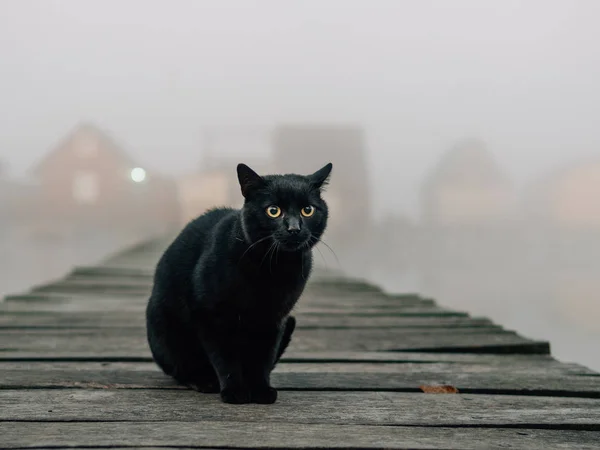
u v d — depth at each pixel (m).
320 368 3.22
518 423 2.20
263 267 2.36
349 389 2.73
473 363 3.40
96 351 3.61
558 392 2.70
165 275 2.62
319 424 2.15
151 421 2.16
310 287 7.49
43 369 3.04
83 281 7.64
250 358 2.54
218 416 2.23
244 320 2.41
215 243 2.44
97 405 2.37
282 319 2.49
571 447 1.96
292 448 1.88
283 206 2.48
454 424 2.19
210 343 2.46
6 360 3.29
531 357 3.61
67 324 4.58
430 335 4.25
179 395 2.54
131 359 3.34
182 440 1.94
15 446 1.86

* * *

Your reply should be nothing but the lines from the one containing "518 423 2.20" through the last line above, copied exactly; please include both ends.

- [Exercise answer]
518 423 2.20
263 267 2.36
349 389 2.73
473 363 3.40
96 351 3.61
558 392 2.70
165 275 2.62
319 424 2.15
151 421 2.16
310 287 7.49
43 369 3.04
83 281 7.64
250 358 2.54
218 416 2.23
244 320 2.41
215 243 2.44
97 405 2.37
282 319 2.49
571 447 1.96
292 448 1.88
283 206 2.48
454 424 2.19
210 343 2.46
6 360 3.29
531 357 3.61
67 324 4.58
430 335 4.25
179 395 2.54
131 359 3.34
182 440 1.94
15 446 1.86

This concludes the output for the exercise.